**What this task involves:**
Answer these questions using the article about Classic Monsters Unleashed.
1. What was the title of the first novel James Aquilone crowdfunded?
2. Which publisher did he approach with the idea for the anthology?
3. What does Lindy Ryan say the campaign helped her company do?

+++ Reading passage +++

PUBLISHED JULY/AUGUST 2021
by James Aquilone
, Joe Mynhardt
, and Lindy Ryan
The story of Classic Monsters Unleashed told from the perspective of the author and two of his publishing partners.
- Author James Aquilone discusses why he decided to use a crowdfunding campaign to create his anthology of short stories and shares five reasons others should consider it.
- Publisher Joe Mynhardt explains why he decided to work with James Aquilone and why crowdfunding was so intriguing to him.
- Publisher Lindy Ryan shares how the campaign helped her company meet new authors and creatives and expand their professional network.
Author Perspective: James Aquilone
Last year, I had an idea for anthology: What if I paired the top writers in the horror genre with the greatest monsters in history? I’d add amazing artwork, which would spawn posters and T-shirts and stickers. It was an ambitious project—and not many publishers would take on such an ambitious (read: expensive) project from a first-time editor. New York Times
bestselling authors cost money. High-quality art costs even more. Plus, I was told anthologies don’t sell too well. It seemed the book would never get off the ground. Enter Kickstarter
A few years back, I had crowdfunded my first novel, Dead Jack and the Pandemonium Device
, and I knew I wanted to return to the platform. So, when I approached Crystal Lake Publishing with the idea for Classic Monsters Unleashed
, an anthology of short stories featuring Dracula, Frankenstein’s monster, The Invisible Man, and many other famous creatures, I made a Kickstarter campaign part of the proposal. The book had so much going for it and included so many “extras” that it was perfectly suited for crowdfunding and carried minimal risk—plus, who (at least in the horror genre) can say no to classic monsters?

+++ Given data +++

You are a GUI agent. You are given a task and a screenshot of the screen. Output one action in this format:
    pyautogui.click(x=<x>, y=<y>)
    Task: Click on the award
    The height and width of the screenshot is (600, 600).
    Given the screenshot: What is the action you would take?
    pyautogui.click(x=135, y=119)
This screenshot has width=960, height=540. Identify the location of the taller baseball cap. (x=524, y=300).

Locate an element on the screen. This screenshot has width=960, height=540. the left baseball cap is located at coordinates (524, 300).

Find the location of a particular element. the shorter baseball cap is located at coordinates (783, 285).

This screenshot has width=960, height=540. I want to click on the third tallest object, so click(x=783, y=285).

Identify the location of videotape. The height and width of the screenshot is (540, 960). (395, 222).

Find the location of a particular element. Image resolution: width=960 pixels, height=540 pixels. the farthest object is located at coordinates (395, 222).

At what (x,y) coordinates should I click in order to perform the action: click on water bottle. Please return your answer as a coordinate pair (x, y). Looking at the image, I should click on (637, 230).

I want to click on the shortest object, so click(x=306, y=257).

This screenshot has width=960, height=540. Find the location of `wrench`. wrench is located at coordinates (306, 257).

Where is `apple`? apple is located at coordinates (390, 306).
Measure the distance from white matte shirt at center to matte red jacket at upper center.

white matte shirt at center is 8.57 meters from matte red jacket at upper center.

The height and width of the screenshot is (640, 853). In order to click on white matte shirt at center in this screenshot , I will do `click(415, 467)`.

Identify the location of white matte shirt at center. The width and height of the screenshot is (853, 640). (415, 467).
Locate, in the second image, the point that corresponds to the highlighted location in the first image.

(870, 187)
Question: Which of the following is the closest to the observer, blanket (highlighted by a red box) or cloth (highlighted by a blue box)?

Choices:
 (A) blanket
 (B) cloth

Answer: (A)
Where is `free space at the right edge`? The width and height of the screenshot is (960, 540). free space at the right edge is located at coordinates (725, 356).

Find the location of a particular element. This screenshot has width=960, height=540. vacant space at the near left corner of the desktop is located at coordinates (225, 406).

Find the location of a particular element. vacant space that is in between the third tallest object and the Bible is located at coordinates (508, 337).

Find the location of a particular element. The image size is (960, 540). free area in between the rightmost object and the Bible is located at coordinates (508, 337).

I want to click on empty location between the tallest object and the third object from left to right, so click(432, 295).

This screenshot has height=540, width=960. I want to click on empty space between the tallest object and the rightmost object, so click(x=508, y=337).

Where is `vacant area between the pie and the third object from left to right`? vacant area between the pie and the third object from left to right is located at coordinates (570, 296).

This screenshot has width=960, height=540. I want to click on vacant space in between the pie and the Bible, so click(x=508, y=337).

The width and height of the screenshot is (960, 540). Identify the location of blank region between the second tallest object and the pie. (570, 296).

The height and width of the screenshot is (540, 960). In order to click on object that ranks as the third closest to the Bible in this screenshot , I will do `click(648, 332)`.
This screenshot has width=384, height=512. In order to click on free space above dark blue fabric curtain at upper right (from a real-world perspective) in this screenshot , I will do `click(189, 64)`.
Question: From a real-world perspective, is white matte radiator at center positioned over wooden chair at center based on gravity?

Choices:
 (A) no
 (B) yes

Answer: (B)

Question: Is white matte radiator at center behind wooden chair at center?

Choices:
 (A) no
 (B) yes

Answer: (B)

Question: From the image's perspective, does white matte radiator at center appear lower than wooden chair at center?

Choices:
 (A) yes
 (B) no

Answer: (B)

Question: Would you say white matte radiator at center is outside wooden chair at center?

+++

**Task output:**
1. Dead Jack and the Pandemonium Device
2. Crystal Lake Publishing
3. Meet new authors and creatives and expand its professional network